Excerpted passage
*** Begin section ***

McQueen: e/s pretty sure all 3 were there
both lipglasses
& 1 new vegas msf

also warmed & light flush msfs

both fafi blushes, fafi lipglasses (either 3 or 4 of them)

smooth harmony blush (heatherette)

lure l/g & l/s (pretty sure they had most of them)

2 holiday 2007 brush sets (face & I'm pretty sure the other was basic)
holiday 07 cool eyes, smoky eyes

pigments: Provence, Jewelmarine, Viz-A-Violet, Copperclast, Dark Soul

Fafi eyes 2, Sweetie Cakes quads & 2 others (didn't get the names)

ensign, pas-de-deux, en pointe, nice buzz plushglass, Lollipop Loving

shore leave, tete-a-tint, fig 1. e/s. i think there was at least 15 eyeshadows.

I'm probably gonna go back Monday (24th) & check it out again.


----------



## blowyourmind (Nov 24, 2008)

Quote:

   Originally Posted by *blowyourmind* 

 
_I just went up there today, here's what I remember:

McQueen: *only 2 (dk. blue & green)*
both lipglasses
& 1 new vegas msf

also warmed & light flush msfs

both fafi blushes, fafi lipglasses (either 3 or 4 of them)

smooth harmony blush (heatherette)

lure l/g & l/s (pretty sure they had most of them)

2 holiday 2007 brush sets (face & I'm pretty sure the other was basic)
holiday 07 cool eyes, smoky eyes

pigments: Provence, Jewelmarine, Viz-A-Violet, Copperclast, Dark Soul

Fafi eyes 2, Sweetie Cakes quads & 2 others (didn't get the names)

*** End section ***

Data provided

*** Begin section ***

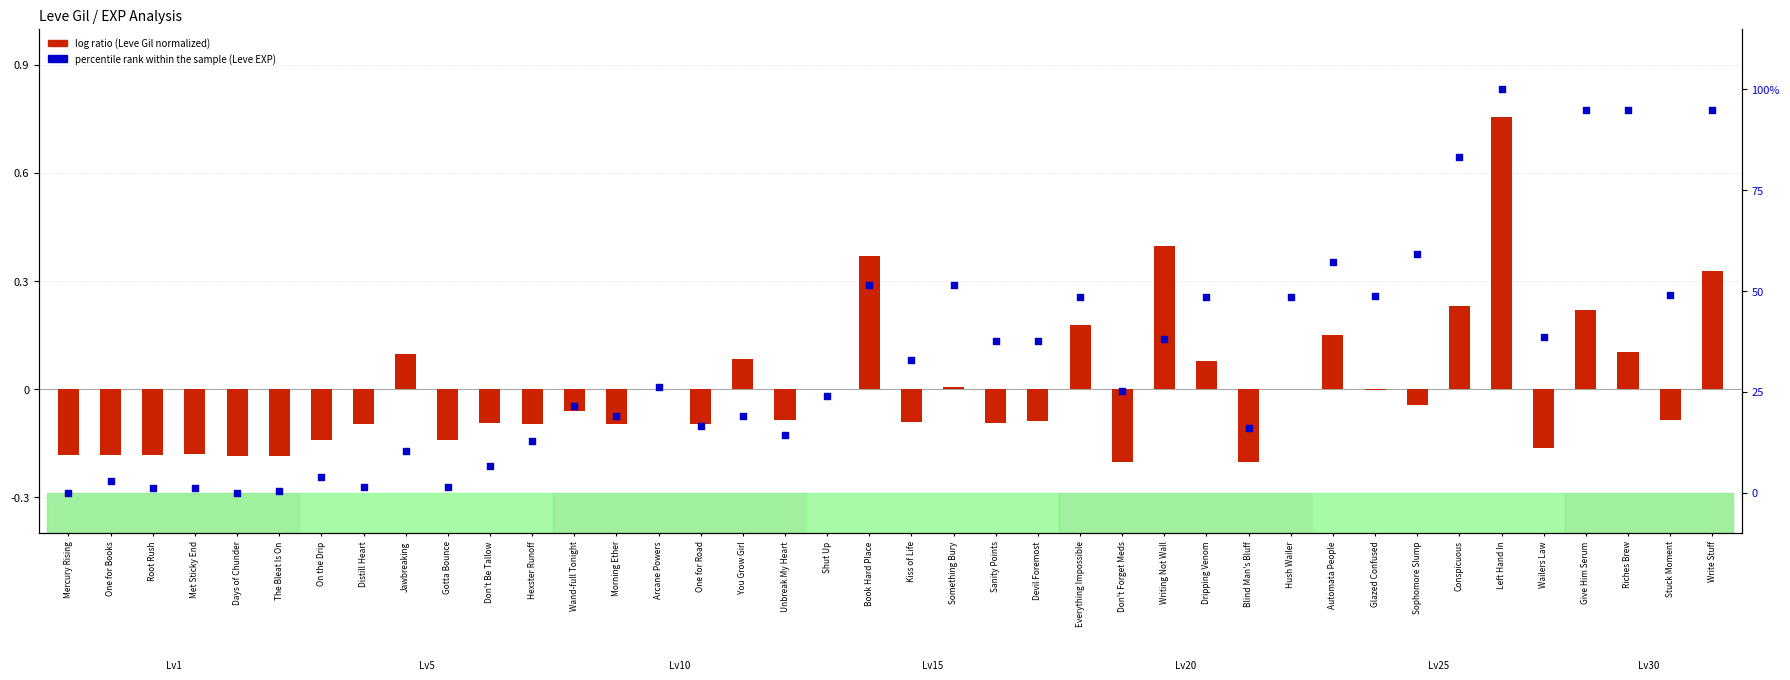

What is the total value across all series at Write Stuff?

95.2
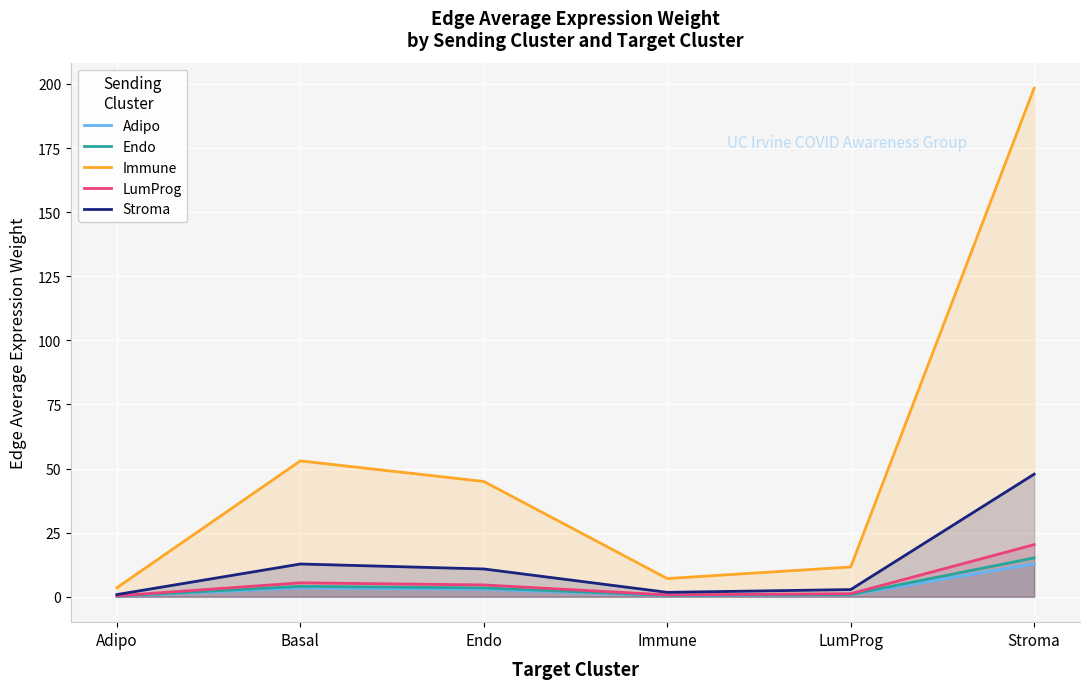

Rank the series at Adipo from highest to lowest value.

Immune, Stroma, LumProg, Endo, Adipo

*** End section ***

Tasks to carry out
(a) In the forum post:
(i) Which pigments are listed?
(ii) Which blush is marked "(heatherette)"?
(iii) On what day does the poster plan to go back?
(b) Copy the forum post again, starting at the words that have "shore leave, tete-a-tint, fig" and stopping after "(Nov 24, 2008)", and rename "Monday" as "Saturday".

Answers for this exercise
(a)
(i) Provence, Jewelmarine, Viz-A-Violet, Copperclast and Dark Soul
(ii) Smooth harmony
(iii) Monday (24th)

(b)
shore leave, tete-a-tint, fig 1. e/s. i think there was at least 15 eyeshadows.

I'm probably gonna go back Saturday (24th) & check it out again.


----------



## blowyourmind (Nov 24, 2008)